The internet is quick - even over the regular GPRS network, which is significantly slower than 3G. The YouTube application, for instance, is very compelling - not surprisingly, given that Google owns YouTube. A simple version of the site opens, with a prominent search bar. Results from a search display quickly and effectively.
Otherwise all the functions that are now par for the course on a smartphone are there - easy synching with your computer's contacts and calendar, as well as web mail. A neat feature on the camera gives you the option to 'Keep' or 'Toss' the image you've just taken - a nod to the these disposable times. One button takes you to your gallery, another switches to video mode.
The device we saw, which was being demonstrated by ARM, the British chip maker, was a prototype, and is more a taste of what is to come rather than a definitive version. Overall, though, it's fair to say that phones running on Google's operating system will recall the simplicity that people have come to expect from Apple products, like the iPod.
This particular model was almost wholly 'Google-ised' - Gmail was the e-mail, Google maps provided the mapping services, and Google was the default home page in the browser - but there's no reason why an operator couldn't choose differently.
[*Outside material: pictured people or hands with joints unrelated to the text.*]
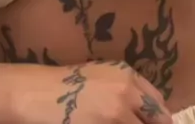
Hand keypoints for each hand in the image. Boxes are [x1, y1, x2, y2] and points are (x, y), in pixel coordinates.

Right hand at [0, 60, 172, 123]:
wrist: (33, 93)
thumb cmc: (63, 86)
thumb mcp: (99, 78)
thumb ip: (125, 91)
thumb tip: (147, 113)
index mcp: (127, 76)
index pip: (159, 106)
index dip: (161, 121)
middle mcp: (127, 92)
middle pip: (158, 121)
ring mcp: (116, 114)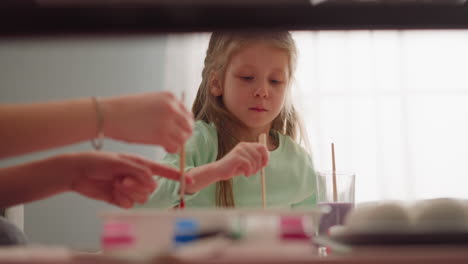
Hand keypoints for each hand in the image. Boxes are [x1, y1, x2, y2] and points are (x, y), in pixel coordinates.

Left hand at [66, 152, 192, 207]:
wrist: (78, 172)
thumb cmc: (99, 162)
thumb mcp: (121, 163)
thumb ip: (140, 173)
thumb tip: (153, 184)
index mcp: (141, 164)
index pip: (164, 170)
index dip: (178, 175)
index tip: (190, 180)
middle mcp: (138, 177)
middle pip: (151, 188)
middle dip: (139, 186)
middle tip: (123, 180)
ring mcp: (130, 188)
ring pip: (142, 198)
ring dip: (129, 193)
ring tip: (116, 184)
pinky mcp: (121, 198)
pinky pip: (130, 205)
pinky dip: (122, 200)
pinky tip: (112, 193)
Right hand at [102, 91, 193, 152]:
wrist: (109, 114)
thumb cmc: (126, 110)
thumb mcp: (150, 101)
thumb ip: (165, 109)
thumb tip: (177, 123)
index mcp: (171, 97)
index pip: (188, 114)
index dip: (184, 125)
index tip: (177, 131)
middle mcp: (172, 108)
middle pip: (189, 127)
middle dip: (184, 135)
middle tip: (174, 140)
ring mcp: (167, 122)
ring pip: (184, 138)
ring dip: (178, 143)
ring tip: (167, 144)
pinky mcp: (160, 136)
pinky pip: (176, 147)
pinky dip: (172, 149)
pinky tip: (164, 148)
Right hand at [215, 142, 268, 180]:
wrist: (219, 171)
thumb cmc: (234, 168)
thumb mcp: (247, 163)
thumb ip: (257, 159)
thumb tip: (268, 156)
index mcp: (246, 145)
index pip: (262, 147)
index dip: (266, 156)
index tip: (264, 165)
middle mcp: (243, 145)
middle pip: (260, 153)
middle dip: (260, 164)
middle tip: (255, 171)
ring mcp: (240, 150)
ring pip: (255, 160)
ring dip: (254, 170)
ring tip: (249, 173)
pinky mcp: (237, 157)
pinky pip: (249, 165)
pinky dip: (249, 171)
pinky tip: (245, 174)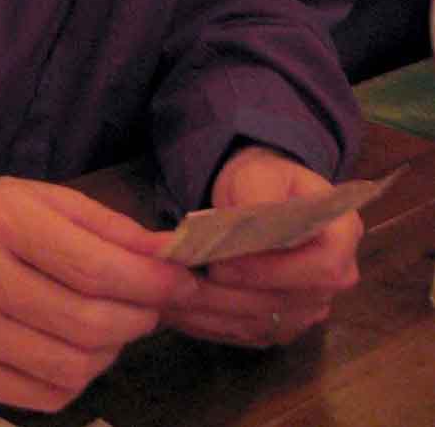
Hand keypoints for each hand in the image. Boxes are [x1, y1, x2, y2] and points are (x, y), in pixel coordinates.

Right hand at [0, 174, 199, 410]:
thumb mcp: (45, 197)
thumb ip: (108, 227)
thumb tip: (168, 255)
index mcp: (4, 220)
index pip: (95, 269)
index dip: (150, 283)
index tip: (182, 283)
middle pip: (88, 323)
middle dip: (139, 318)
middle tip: (152, 307)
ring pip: (72, 367)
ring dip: (111, 350)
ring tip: (113, 324)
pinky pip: (46, 395)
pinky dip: (77, 378)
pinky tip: (75, 346)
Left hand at [160, 145, 361, 348]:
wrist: (258, 197)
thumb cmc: (263, 180)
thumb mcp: (259, 174)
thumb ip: (258, 195)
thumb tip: (249, 220)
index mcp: (342, 235)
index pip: (323, 268)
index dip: (274, 271)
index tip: (226, 264)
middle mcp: (334, 280)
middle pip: (287, 304)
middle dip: (229, 295)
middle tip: (178, 279)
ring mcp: (308, 309)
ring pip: (260, 324)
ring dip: (210, 313)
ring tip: (165, 292)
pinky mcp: (280, 326)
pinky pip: (245, 333)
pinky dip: (208, 323)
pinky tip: (177, 307)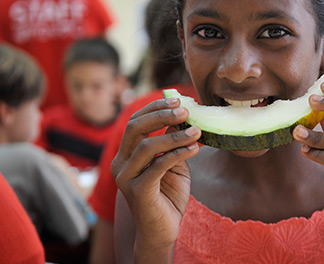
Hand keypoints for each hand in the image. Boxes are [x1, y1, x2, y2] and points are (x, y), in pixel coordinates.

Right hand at [110, 98, 200, 251]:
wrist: (163, 230)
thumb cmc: (168, 195)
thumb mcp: (172, 162)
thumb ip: (172, 141)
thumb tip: (182, 115)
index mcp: (125, 154)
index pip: (134, 122)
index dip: (154, 108)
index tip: (178, 99)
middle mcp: (120, 164)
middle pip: (134, 128)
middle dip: (161, 115)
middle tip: (186, 110)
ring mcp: (126, 178)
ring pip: (147, 146)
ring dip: (175, 136)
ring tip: (198, 132)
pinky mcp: (137, 191)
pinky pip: (157, 166)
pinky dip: (177, 154)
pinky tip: (194, 149)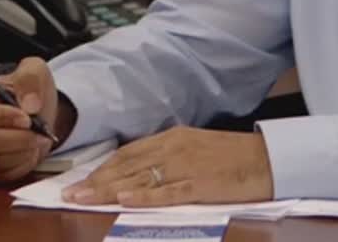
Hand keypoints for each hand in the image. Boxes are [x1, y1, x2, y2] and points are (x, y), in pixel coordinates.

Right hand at [0, 57, 59, 183]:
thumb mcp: (34, 71)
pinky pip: (1, 175)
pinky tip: (27, 151)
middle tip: (39, 131)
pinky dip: (20, 165)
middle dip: (19, 138)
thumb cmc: (28, 92)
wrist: (35, 115)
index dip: (2, 118)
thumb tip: (29, 103)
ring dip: (23, 152)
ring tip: (35, 139)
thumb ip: (30, 79)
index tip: (26, 118)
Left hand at [63, 127, 273, 206]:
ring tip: (84, 199)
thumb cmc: (233, 157)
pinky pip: (166, 191)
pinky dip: (144, 196)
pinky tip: (125, 200)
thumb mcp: (195, 148)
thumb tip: (138, 171)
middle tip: (69, 193)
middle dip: (96, 180)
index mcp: (172, 137)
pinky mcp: (199, 184)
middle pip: (127, 165)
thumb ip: (167, 156)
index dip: (101, 168)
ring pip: (139, 178)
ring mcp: (185, 166)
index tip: (79, 181)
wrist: (268, 158)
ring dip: (109, 189)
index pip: (127, 153)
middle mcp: (174, 148)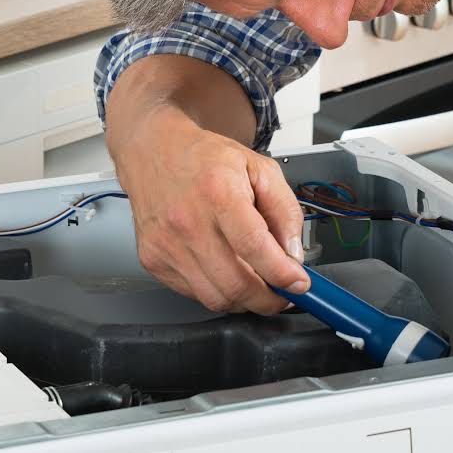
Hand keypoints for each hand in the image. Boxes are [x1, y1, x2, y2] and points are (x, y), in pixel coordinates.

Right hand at [110, 107, 308, 314]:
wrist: (153, 151)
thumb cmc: (204, 158)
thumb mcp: (259, 169)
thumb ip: (285, 210)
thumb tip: (292, 254)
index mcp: (218, 193)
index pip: (254, 247)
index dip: (282, 274)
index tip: (299, 284)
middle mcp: (188, 221)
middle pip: (235, 284)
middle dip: (268, 300)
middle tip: (283, 294)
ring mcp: (167, 244)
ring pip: (215, 298)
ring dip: (244, 300)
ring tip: (257, 285)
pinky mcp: (153, 259)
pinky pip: (194, 293)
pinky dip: (218, 291)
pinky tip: (226, 272)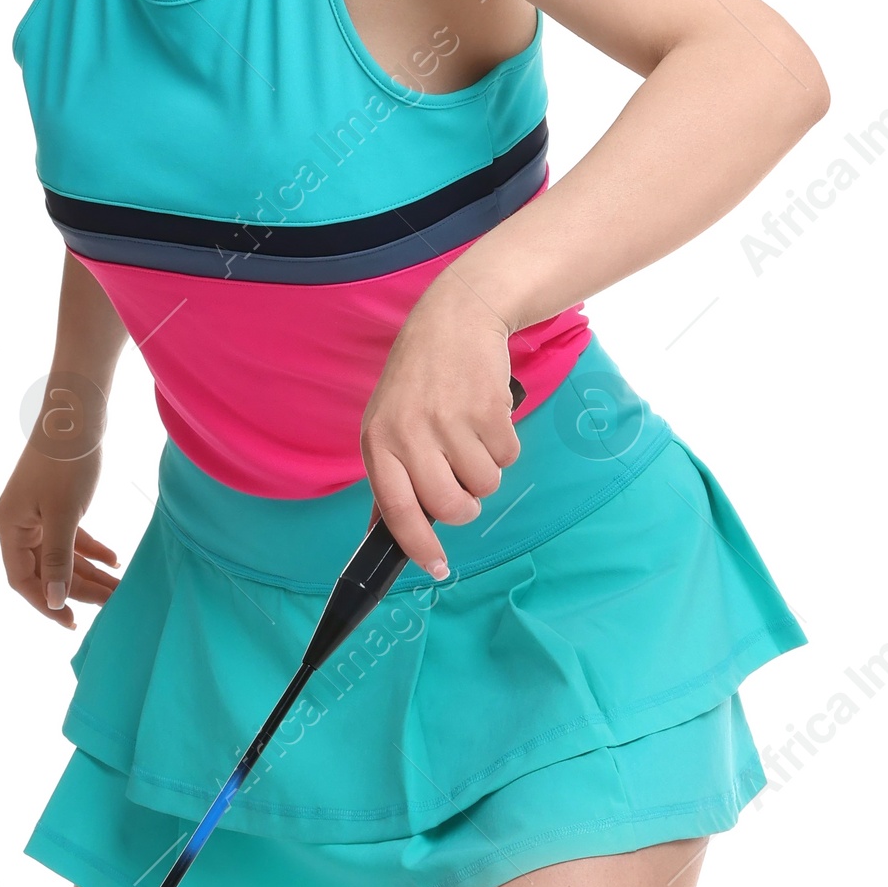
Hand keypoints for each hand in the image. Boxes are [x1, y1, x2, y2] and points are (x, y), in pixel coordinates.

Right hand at [0, 444, 120, 626]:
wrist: (77, 413)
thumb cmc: (66, 461)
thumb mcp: (64, 514)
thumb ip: (58, 559)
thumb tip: (53, 600)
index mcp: (9, 527)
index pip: (22, 579)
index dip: (45, 603)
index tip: (71, 621)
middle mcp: (18, 523)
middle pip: (45, 570)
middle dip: (78, 588)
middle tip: (110, 603)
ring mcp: (36, 514)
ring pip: (61, 556)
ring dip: (90, 572)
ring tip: (119, 587)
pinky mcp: (55, 504)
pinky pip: (70, 538)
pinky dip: (91, 550)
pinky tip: (115, 560)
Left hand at [360, 281, 520, 578]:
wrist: (456, 318)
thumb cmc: (420, 379)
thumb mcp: (389, 423)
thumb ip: (391, 477)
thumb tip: (388, 532)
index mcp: (379, 442)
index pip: (397, 510)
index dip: (419, 547)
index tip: (438, 569)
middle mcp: (410, 434)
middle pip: (451, 508)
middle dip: (466, 507)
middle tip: (465, 486)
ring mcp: (449, 422)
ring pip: (486, 485)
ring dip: (487, 470)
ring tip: (471, 435)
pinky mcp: (487, 410)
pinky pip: (508, 458)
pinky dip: (504, 445)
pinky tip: (487, 416)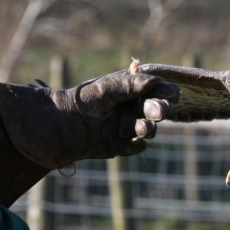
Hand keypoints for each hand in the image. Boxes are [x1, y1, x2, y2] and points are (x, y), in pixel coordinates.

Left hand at [0, 72, 179, 171]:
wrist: (57, 127)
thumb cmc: (80, 102)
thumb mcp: (105, 89)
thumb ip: (130, 85)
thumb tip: (155, 82)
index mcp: (129, 91)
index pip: (155, 90)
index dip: (166, 91)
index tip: (172, 93)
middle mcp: (130, 109)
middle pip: (156, 110)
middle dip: (160, 110)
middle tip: (159, 112)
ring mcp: (125, 128)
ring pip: (149, 129)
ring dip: (149, 128)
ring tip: (141, 128)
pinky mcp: (119, 146)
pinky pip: (136, 147)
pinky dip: (137, 145)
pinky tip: (134, 142)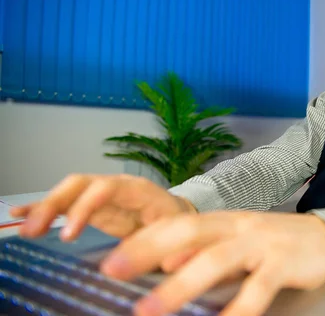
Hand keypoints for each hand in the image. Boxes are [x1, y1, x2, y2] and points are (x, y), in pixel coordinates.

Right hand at [9, 173, 195, 239]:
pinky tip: (21, 215)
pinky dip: (44, 208)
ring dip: (44, 208)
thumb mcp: (179, 231)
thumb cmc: (178, 220)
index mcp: (138, 189)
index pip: (105, 188)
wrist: (178, 213)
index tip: (69, 235)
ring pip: (68, 192)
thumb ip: (173, 244)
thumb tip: (170, 262)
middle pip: (80, 184)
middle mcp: (116, 186)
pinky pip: (65, 203)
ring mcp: (102, 194)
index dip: (84, 207)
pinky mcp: (93, 207)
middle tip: (35, 229)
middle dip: (54, 204)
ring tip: (26, 228)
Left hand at [99, 211, 324, 315]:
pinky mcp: (283, 263)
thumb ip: (206, 252)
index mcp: (223, 221)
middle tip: (112, 271)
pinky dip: (237, 310)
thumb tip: (167, 267)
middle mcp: (238, 226)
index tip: (109, 259)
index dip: (142, 240)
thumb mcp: (237, 242)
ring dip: (179, 284)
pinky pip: (257, 289)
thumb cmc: (273, 244)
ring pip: (215, 259)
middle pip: (188, 230)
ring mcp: (261, 243)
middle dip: (147, 250)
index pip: (176, 223)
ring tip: (149, 308)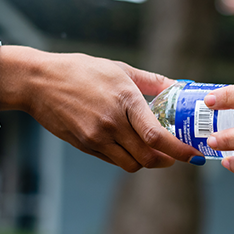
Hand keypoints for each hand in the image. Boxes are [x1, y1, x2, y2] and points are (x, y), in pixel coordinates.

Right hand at [0, 46, 202, 171]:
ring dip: (146, 162)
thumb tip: (178, 86)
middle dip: (166, 161)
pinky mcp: (84, 145)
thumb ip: (151, 81)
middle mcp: (111, 123)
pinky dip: (126, 157)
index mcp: (125, 101)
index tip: (194, 155)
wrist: (39, 82)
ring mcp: (96, 137)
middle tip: (176, 156)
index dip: (179, 151)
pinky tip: (129, 146)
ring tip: (153, 151)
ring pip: (131, 164)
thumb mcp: (119, 69)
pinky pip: (112, 160)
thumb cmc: (80, 71)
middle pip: (147, 157)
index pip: (157, 136)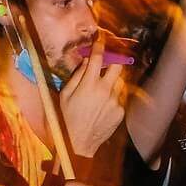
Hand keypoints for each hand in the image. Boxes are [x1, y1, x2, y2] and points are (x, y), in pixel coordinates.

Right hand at [58, 31, 128, 156]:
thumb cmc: (67, 119)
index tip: (100, 41)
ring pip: (120, 81)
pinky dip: (113, 95)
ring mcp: (114, 101)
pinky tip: (103, 103)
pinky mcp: (120, 111)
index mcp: (89, 85)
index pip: (98, 58)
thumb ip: (76, 75)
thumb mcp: (65, 94)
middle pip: (118, 65)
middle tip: (108, 60)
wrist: (79, 143)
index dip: (100, 46)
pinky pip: (120, 97)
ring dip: (113, 79)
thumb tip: (86, 61)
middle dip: (114, 60)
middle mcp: (104, 91)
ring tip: (103, 85)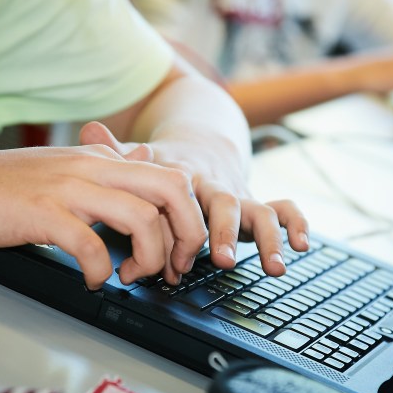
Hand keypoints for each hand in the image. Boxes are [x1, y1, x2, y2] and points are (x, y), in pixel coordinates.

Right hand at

That's the point about Google's operating system, which is called Android: it's wholly customisable. If an operator has done a deal with Yahoo!, for instance, as T-Mobile did yesterday, then they will be able to organise for Yahoo! to be the default search engine when they release the device.
To be clear, this is not 'a Google phone'. Google has only helped design the software, which operators and handset manufacturers will be free to adapt how they like. So far T-Mobile, Motorola and HTC, the Taiwanese are among those who have said they are interested to release phones that run on Android. The first Android devices are expected to go on sale in the second half of the year.
Google, meanwhile, has not ruled out bringing out its own phone. All Eric Schmidt, Google's chief executive, has said is that were Google to produce its own device, Android would make a good platform for it to run on.